A falta de trabalhadores está a ameaçar o setor primário em Santiago Norte, com impactos diretos na agricultura, na criação de gado e na pesca. Os produtores apontam as razões para esta nova realidade, principalmente pela debandada de jovens para o estrangeiro em busca de melhores condições de vida, mas também por relutância em trabalhar em zonas rurais. Campos sem sementeiras e barcos parados é o resultado.
Os produtores de Santiago Norte consideram que a falta de trabalhadores tem ameaçado o setor primário, com impactos na agricultura, criação de gado e pesca, comprometendo a produção e reduzindo os rendimentos das famílias.
Produtores contactados pela Inforpress afirmaram que a saída de mão-de-obra para o estrangeiro e a relutância dos jovens em trabalhar nas zonas rurais têm ameaçado a sobrevivência do setor primário.
Segundo as pessoas ouvidas pela agência de notícias cabo-verdiana, muitos agricultores não fizeram as sementeiras nos últimos anos e vários criadores de gado abandonaram a atividade, precisamente por falta de mão-de-obra.
Muitos agricultores e criadores de gado já abandonaram atividades
“Na nossa localidade, quase todos criavam animais antigamente, mas hoje apenas duas pessoas mantêm o gado. Muitos desistiram devido à falta de trabalhadores, e os que ficaram não querem trabalhar nestas áreas”, explicou Pedro Silva, agricultor e criador de gado em Cabeça Carreira, Santa Catarina.

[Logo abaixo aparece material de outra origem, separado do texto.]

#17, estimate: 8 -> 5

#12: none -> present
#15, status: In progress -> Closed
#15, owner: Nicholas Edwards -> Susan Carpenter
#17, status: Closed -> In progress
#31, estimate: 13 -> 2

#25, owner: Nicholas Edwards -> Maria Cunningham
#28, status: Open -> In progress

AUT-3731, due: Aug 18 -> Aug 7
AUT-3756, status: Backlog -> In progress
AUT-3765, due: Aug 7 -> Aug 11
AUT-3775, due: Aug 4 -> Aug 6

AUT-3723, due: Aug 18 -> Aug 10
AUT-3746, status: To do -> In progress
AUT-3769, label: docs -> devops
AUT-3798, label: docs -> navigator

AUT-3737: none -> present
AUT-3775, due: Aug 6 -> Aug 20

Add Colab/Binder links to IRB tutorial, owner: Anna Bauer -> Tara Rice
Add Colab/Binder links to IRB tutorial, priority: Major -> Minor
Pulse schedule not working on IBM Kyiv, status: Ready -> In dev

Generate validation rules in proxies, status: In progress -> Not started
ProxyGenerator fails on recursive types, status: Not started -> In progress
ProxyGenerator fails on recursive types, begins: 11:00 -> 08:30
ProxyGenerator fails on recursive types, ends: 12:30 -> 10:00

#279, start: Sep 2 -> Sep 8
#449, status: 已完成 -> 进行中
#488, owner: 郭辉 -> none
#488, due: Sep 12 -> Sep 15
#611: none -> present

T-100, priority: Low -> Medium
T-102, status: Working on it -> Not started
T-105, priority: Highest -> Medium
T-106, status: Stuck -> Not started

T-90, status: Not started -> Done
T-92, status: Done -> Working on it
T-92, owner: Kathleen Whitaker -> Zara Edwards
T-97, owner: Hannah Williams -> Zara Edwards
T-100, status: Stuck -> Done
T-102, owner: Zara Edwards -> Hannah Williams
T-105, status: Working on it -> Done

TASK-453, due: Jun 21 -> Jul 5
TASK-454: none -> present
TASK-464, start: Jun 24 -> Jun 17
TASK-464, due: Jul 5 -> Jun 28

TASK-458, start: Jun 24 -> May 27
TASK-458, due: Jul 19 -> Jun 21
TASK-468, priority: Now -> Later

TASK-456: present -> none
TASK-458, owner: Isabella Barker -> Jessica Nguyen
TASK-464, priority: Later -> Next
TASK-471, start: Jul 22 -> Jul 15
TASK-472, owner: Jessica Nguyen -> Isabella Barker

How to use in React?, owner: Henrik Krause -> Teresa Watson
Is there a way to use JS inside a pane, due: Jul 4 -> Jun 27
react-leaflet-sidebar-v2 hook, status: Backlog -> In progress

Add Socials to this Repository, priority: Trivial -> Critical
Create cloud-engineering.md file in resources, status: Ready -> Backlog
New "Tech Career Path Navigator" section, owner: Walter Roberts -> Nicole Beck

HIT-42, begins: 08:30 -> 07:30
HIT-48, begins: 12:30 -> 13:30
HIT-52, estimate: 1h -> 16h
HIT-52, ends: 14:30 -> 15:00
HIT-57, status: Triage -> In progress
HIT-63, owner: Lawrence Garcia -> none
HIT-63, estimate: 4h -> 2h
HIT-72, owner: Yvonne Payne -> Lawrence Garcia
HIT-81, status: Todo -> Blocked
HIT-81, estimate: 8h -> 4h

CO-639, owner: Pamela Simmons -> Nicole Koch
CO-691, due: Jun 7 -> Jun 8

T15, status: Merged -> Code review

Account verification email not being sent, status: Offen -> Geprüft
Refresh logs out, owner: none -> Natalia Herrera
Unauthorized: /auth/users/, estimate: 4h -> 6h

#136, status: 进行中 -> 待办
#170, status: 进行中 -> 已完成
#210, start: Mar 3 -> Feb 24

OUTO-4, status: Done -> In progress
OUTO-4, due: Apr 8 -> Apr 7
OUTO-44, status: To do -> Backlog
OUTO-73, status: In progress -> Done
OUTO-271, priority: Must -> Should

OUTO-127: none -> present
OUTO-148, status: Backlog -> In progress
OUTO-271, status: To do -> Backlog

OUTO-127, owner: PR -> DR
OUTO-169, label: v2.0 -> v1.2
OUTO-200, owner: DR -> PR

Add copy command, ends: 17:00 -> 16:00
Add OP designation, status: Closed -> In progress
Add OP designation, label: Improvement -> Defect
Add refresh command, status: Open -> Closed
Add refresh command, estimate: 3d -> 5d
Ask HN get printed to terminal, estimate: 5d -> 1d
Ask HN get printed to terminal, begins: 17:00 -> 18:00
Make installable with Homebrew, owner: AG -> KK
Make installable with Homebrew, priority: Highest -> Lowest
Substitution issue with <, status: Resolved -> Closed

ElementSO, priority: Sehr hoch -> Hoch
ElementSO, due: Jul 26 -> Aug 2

Segundo Pedro, a falta de mão-de-obra tem impacto direto na produção e nos preços praticados, sublinhando que o trabalho de agricultura e o cuidado com os animais precisam de alguém presente.
"Um animal que valia 200 contos, se não tiver alguém ali para cuidar, pode acabar valendo 50”, disse o agricultor e criador de gado, acrescentando que a situação provoca frustração e desmotivação entre quem permanece activo.

Na pesca, situação também é preocupante
Por sua vez, o pescador Jelson Mendes disse que a falta de trabalhadores deixou várias embarcações paradas, o que afeta as capturas e os rendimentos das famílias.
Além da agricultura, criação de gado e pesca, as pessoas contactadas pela Inforpress, apontaram que a escassez de trabalhadores afeta também o transporte, com muitos táxis e hiaces parados, devido à falta de condutores.
Profissionais ligados a estes setores, advertem que, sem políticas que incentivem a permanência de mão-de-obra, a produção agrícola, pecuária e pesqueira poderá continuar a diminuir, e a ameaçar o abastecimento e a sustentabilidade em Santiago Norte.